Copie fielmente o trecho do texto sobre Ellen White e a autoridade da Associação Geral que fica entre "Umas das declarações" e "408, itálico acrescentado).", incluindo esses dois trechos.

■ Texto da página

:::

Os adventistas do sétimo dia creem que uma assembleia da Associação Geral tem autoridade sobre as principais demandas administrativas, doutrinárias e missionárias da igreja. Esse entendimento está diretamente relacionado à expressão “voz de Deus”, termo usado por Ellen White para se referir à função que as periódicas reuniões mundiais da igreja desempenham.
Umas das declarações mais enfáticas dela a esse respeito é a seguinte: “Quando numa Assembleia Geral é exercido o juízo dos irmãos reunidos de todas as partes do campo, independência e juízo particulares não devem obstinadamente ser mantidos, mas renunciados. […] Deus ordenou que os representantes de sua igreja de todas as partes da Terra, quando reunidos numa Assembleia Geral, devam ter autoridade” (Testemunhos Seletos, vol. 3, p. 408, itálico acrescentado).
A declaração acima é bem clara sobre o posicionamento de Ellen White a respeito da eclesiologia adventista. Segundo ela, o próprio Deus conferiu à assembleia da Associação Geral autoridade sobre os assuntos da igreja mundial e que esses jamais devem ser substituídos por posicionamentos particulares.
No entanto, essa declaração absoluta de Ellen White parece estar em contradição com outros posicionamentos dela. Por exemplo, em 1901, ao se referir à negligência da administração geral da igreja em relação ao trabalho no sul dos Estados Unidos, ela escreveu:
“O povo perdeu a confiança naqueles que administram a obra. Contudo, ouvimos que a voz da Associação [Geral] é a voz de Deus. Cada vez que ouço isso, penso que é quase uma blasfêmia. A voz da Associação [Geral] deve ser a voz de Deus; mas não é, porque alguns ligados a ela não são homens de fé e oração, não possuem princípios elevados. Não buscam a Deus de todo o coração” (Manuscrito 37, 1901, p. 8, [abril de 1901, palestra da Ellen White na capela da editora Review and Herald acerca do trabalho no sul dos Estados Unidos], itálico acrescentado).
A forte crítica acima foi dirigida a alguns líderes da Associação Geral que, segundo ela, não buscavam “a Deus de todo o coração” e centralizavam em si mesmos o poder de decisões, especialmente no que diz respeito ao envio de recursos para regiões a serem alcançadas. Em relação à obra que Edson White desenvolveu no sul dos Estados Unidos, Roos Winkle afirma que, embora a Associação Geral a reconhecesse como responsável pela evangelização dos afro-americanos, “foi em grande parte uma obra autossustentável, teve a aprovação dos líderes da igreja, mas com o apoio financeiro direto mínimo” (The Ellen G. White Encyclopedia, p. 1.181).
Essa negligência de parte do staff da Associação Geral levou Ellen White a criticar fortemente a administração da época e não permitir que houvesse confusão a respeito do que, de fato, deve ser considerado como a “voz de Deus”. Para ela, as decisões daqueles líderes autoritários e sem visão missionária não podiam representar a vontade de Deus (The Ellen G. White Encyclopedia, p. 1255).

:::

■ Informações fornecidas
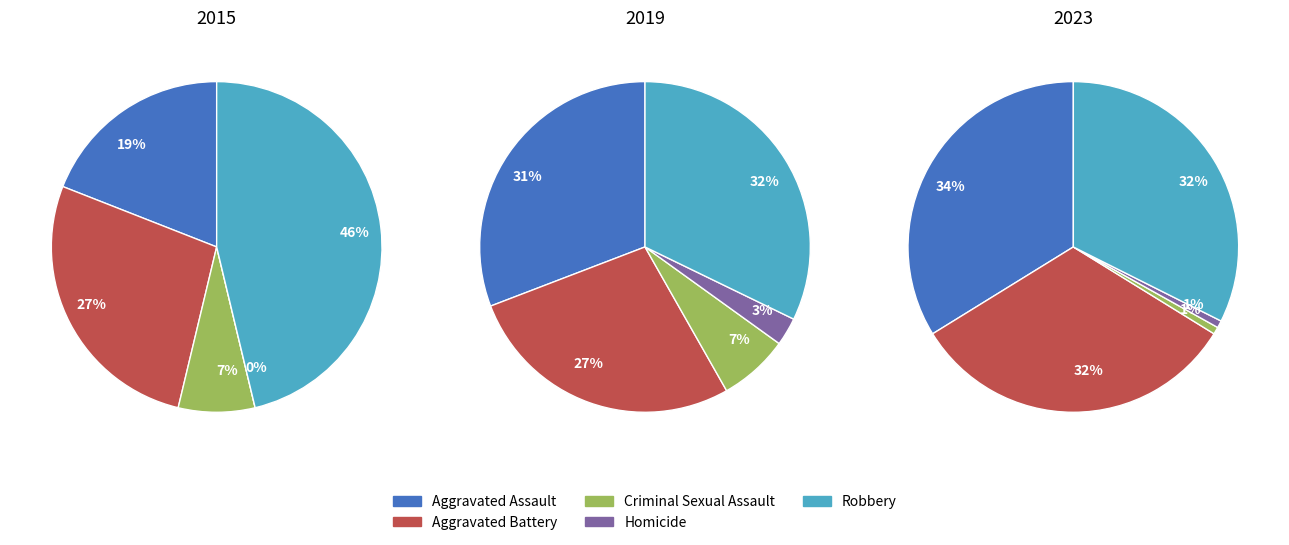

How many slices are in this pie chart?

5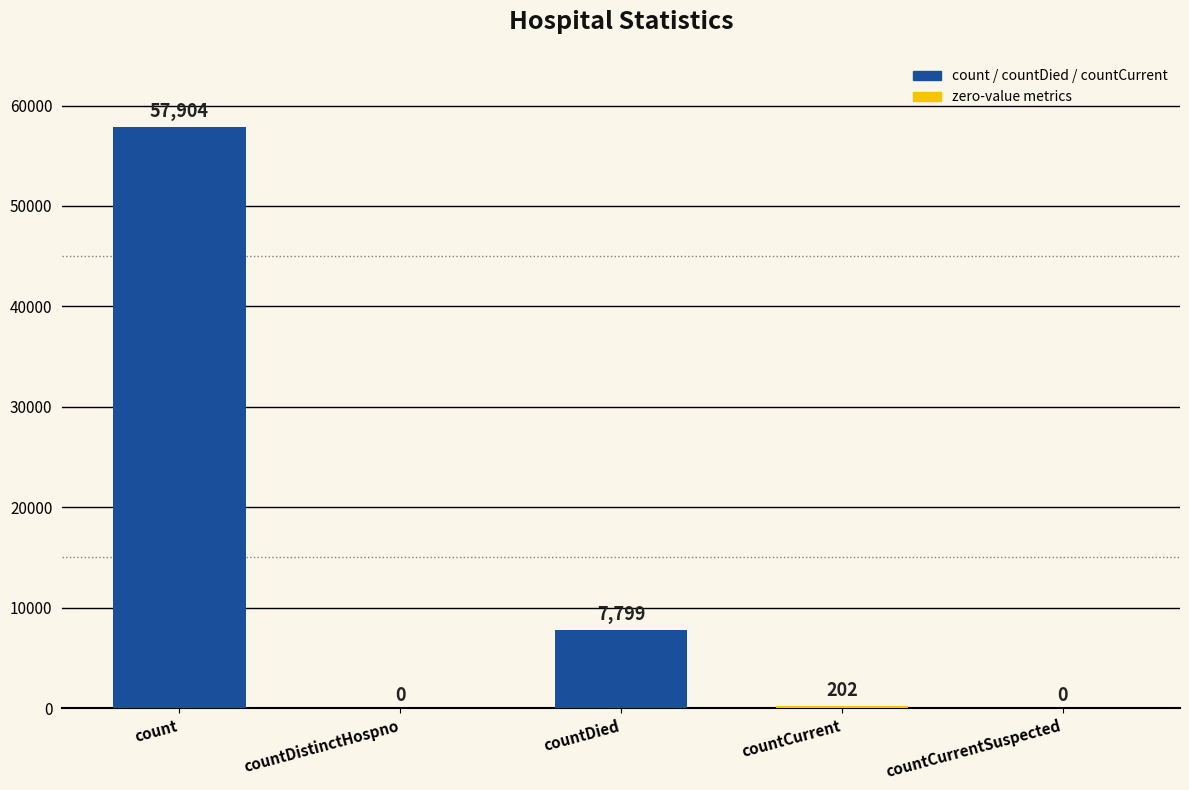

Which category has the highest value across all series?

count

:::

■ Sua resposta
Umas das declarações mais enfáticas dela a esse respeito é a seguinte: “Quando numa Assembleia Geral é exercido o juízo dos irmãos reunidos de todas as partes do campo, independência e juízo particulares não devem obstinadamente ser mantidos, mas renunciados. […] Deus ordenou que os representantes de sua igreja de todas as partes da Terra, quando reunidos numa Assembleia Geral, devam ter autoridade” (Testemunhos Seletos, vol. 3, p. 408, itálico acrescentado).